Within the next few years, Joan's dad died suddenly. With each passing year, there have been weddings and births, but there have also been funerals and tragedies. The Norman Rockwell setting that surrounded us did come with finality of mortality.

The 'in between' of our day in Chicago consisted of eating lots of Garrett's popcorn, enjoying drinks from the 96th floor of the Hancock Center overlooking the great windy city, deep dish Chicago style pizza, and the Harry Caray Bar. The book ends to our day were an hour train ride to and from Laura's home. Those train rides were golden. It was these conversations and sharing memories, all with the great backdrop of a cool and fun city, that made our day special.

A particular conversation that struck me was Rocky talking about her mom, now deceased as well. One of her parents died suddenly and the other suffered a long journey. Both were painful for the surviving children, but the long journey to death was even more difficult for Rocky. She misses her parents every day.
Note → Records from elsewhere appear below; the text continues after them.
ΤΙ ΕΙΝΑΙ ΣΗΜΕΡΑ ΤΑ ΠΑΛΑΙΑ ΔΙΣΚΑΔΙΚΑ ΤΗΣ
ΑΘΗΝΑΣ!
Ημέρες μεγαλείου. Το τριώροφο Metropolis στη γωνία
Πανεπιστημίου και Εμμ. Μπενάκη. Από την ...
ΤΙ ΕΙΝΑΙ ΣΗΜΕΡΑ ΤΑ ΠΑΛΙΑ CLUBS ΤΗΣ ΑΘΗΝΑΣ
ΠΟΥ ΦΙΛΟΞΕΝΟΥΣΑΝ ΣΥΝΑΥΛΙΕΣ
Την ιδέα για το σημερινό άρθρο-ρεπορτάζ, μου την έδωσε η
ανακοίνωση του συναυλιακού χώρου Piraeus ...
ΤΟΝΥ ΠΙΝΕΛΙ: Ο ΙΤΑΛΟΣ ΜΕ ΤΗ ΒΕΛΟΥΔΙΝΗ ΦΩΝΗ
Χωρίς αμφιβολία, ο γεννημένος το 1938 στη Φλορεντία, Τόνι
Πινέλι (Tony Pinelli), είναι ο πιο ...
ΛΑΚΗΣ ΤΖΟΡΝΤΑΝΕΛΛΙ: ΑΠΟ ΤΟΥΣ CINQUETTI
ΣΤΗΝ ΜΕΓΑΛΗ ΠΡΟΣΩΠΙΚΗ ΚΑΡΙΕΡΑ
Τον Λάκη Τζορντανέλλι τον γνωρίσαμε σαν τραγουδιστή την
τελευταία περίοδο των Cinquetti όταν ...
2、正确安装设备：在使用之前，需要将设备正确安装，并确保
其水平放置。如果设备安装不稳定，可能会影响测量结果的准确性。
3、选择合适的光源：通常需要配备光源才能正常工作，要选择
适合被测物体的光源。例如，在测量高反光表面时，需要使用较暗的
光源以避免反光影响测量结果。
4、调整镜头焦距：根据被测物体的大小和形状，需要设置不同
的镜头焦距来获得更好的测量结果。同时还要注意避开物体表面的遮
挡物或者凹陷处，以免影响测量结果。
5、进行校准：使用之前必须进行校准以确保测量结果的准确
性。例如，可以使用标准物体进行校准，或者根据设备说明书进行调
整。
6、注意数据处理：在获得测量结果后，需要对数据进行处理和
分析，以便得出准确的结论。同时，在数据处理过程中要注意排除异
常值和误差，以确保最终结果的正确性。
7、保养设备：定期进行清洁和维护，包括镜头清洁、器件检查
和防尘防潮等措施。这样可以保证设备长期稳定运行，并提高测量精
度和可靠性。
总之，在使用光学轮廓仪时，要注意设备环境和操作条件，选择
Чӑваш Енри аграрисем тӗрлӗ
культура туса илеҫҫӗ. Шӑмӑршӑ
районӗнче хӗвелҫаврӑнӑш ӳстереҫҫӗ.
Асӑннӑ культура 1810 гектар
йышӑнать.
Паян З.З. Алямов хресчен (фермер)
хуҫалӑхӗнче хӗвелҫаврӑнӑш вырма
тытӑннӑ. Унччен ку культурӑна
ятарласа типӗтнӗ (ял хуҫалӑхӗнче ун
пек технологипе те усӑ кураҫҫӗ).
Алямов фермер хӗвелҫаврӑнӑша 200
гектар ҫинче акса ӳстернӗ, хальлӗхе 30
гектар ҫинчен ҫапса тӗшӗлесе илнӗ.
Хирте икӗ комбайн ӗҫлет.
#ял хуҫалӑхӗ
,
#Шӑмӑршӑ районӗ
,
The rest of us have parents with varying degrees of good health and bad. We have also experienced loss in our lives and have personal obstacles to overcome. But we keep smiling, laughing, and sharing the small things that continue to give us joy. And we pull each other up and learn from each others experiences. That's what friends do, regardless of the number of years you've been apart. You just pick up where you left off....

(90 Days Off realization #11: Life is fragile and not a forever thing. Each day is a blessing. Live it to it's fullest.)